Entries provided –
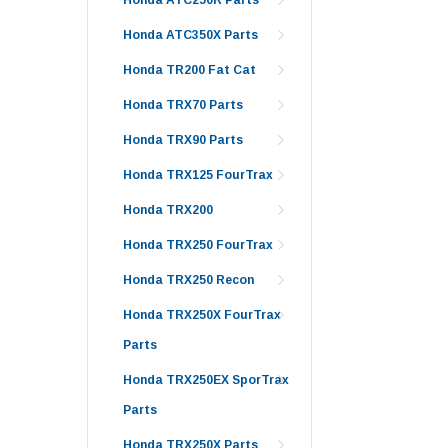
Honda ATC350X Parts
Honda TR200 Fat Cat
Honda TRX70 Parts
Honda TRX90 Parts
Honda TRX125 FourTrax
Honda TRX200
Honda TRX250 FourTrax
Honda TRX250 Recon
Honda TRX250X FourTrax
Parts
Honda TRX250EX SporTrax
Parts
Honda TRX250X Parts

What is required – Can you set out every line of the listing above as a JSON list of strings, one string per line, with blank lines dropped and the pictures left out?

Solution for this problem –
[
  "Honda ATC350X Parts",
  "Honda TR200 Fat Cat",
  "Honda TRX70 Parts",
  "Honda TRX90 Parts",
  "Honda TRX125 FourTrax",
  "Honda TRX200",
  "Honda TRX250 FourTrax",
  "Honda TRX250 Recon",
  "Honda TRX250X FourTrax",
  "Parts",
  "Honda TRX250EX SporTrax",
  "Parts",
  "Honda TRX250X Parts"
]